• [How to complete this task] Only the lines from the one containing "middle dip: (81, 221)" through the last line of the data are to be written out, exactly and in full.

Dataset entries:
********

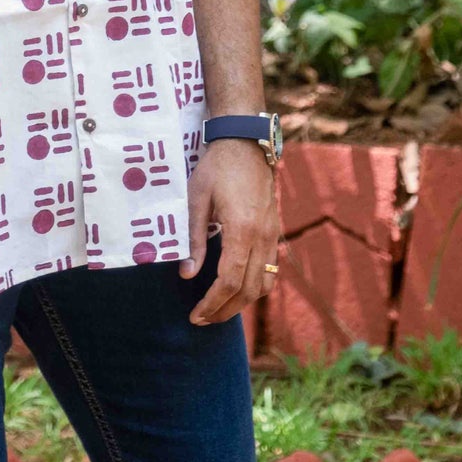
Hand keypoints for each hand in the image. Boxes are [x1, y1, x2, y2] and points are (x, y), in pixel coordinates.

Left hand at [180, 137, 280, 326]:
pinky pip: (270, 270)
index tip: (195, 315)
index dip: (211, 303)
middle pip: (248, 290)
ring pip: (264, 284)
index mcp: (242, 229)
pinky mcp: (275, 230)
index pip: (229, 281)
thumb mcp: (197, 198)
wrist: (246, 141)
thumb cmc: (217, 166)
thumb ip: (193, 238)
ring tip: (218, 309)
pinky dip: (255, 287)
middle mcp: (263, 237)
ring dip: (242, 303)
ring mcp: (273, 235)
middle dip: (224, 310)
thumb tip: (186, 274)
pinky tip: (237, 288)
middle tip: (202, 319)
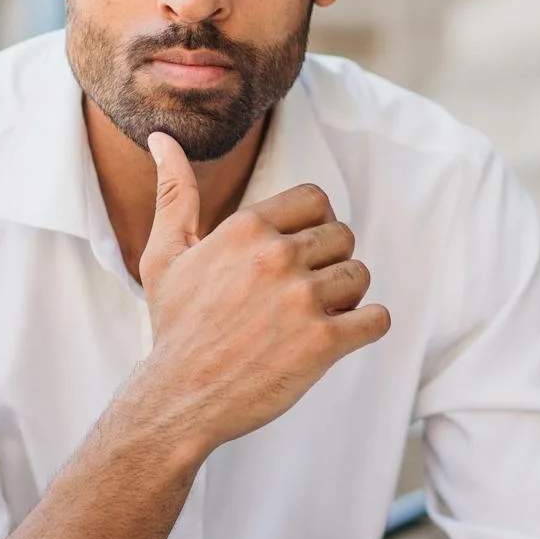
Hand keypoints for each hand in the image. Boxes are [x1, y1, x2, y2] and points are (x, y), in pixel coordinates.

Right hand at [132, 132, 390, 456]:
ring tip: (311, 319)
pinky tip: (336, 339)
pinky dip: (364, 329)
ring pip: (361, 276)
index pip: (316, 200)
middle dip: (330, 263)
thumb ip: (174, 194)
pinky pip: (377, 319)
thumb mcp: (165, 255)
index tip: (296, 256)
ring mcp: (302, 299)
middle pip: (343, 236)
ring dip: (346, 298)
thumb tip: (162, 139)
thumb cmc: (174, 328)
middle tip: (301, 295)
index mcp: (245, 229)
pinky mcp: (323, 342)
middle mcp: (276, 257)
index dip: (314, 227)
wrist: (178, 399)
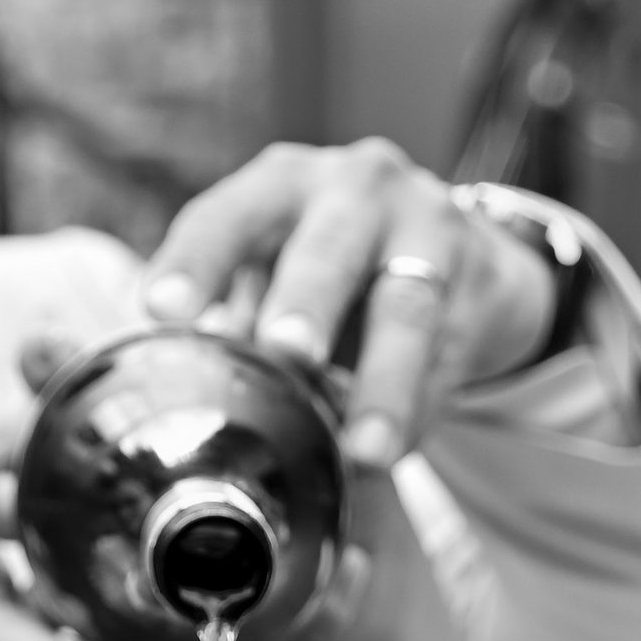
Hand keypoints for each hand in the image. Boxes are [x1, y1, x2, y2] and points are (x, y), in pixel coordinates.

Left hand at [142, 140, 559, 470]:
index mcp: (283, 185)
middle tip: (287, 351)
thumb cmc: (338, 269)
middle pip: (329, 248)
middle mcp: (357, 190)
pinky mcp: (478, 280)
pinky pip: (445, 359)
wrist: (461, 251)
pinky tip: (395, 454)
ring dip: (383, 382)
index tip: (162, 310)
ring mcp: (427, 229)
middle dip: (307, 299)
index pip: (231, 215)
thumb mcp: (280, 269)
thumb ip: (240, 325)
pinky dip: (418, 413)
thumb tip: (190, 408)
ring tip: (364, 450)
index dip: (196, 261)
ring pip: (405, 308)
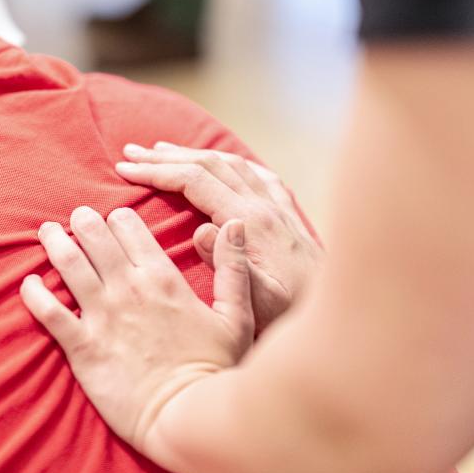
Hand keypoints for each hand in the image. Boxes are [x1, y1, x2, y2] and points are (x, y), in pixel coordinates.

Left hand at [20, 207, 252, 455]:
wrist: (187, 418)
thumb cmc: (216, 370)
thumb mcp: (237, 317)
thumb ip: (233, 268)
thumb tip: (235, 224)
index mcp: (162, 278)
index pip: (129, 227)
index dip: (117, 218)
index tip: (111, 220)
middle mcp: (128, 289)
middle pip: (94, 237)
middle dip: (81, 221)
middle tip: (74, 218)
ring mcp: (103, 316)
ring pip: (68, 263)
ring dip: (54, 243)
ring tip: (46, 233)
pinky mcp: (83, 346)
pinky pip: (48, 312)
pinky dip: (34, 293)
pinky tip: (28, 283)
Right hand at [116, 143, 322, 330]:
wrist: (348, 321)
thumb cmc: (297, 320)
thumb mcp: (261, 305)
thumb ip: (232, 268)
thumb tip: (202, 230)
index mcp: (252, 224)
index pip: (196, 181)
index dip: (157, 171)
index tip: (125, 168)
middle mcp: (266, 208)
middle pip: (210, 165)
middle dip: (166, 156)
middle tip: (130, 151)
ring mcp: (281, 210)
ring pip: (231, 165)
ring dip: (194, 154)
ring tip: (163, 150)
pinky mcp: (291, 220)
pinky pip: (258, 176)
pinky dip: (231, 164)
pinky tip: (226, 166)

********

• [Result]
middle dip: (81, 221)
middle tip: (74, 218)
ring mcp: (103, 316)
ring pip: (68, 263)
ring dip: (54, 243)
ring tip: (46, 233)
pinky mcp: (83, 346)
pinky pip: (48, 312)
pinky dip: (34, 293)
pinky tip: (28, 283)
Right hand at [116, 143, 322, 330]:
wrist: (348, 321)
thumb cmc: (297, 320)
thumb mcp: (261, 305)
thumb ip: (232, 268)
thumb tip: (202, 230)
index mcp: (252, 224)
index pip: (196, 181)
index dip: (157, 171)
index tip: (125, 168)
middle mcp: (266, 208)
middle pip: (210, 165)
middle dip: (166, 156)
middle tip: (130, 151)
ring mcp: (281, 210)
ring pip: (231, 165)
ring dip: (194, 154)
ring tip: (163, 150)
pinky mcp: (291, 220)
pinky pip: (258, 176)
pinky dip: (231, 164)
pinky tip: (226, 166)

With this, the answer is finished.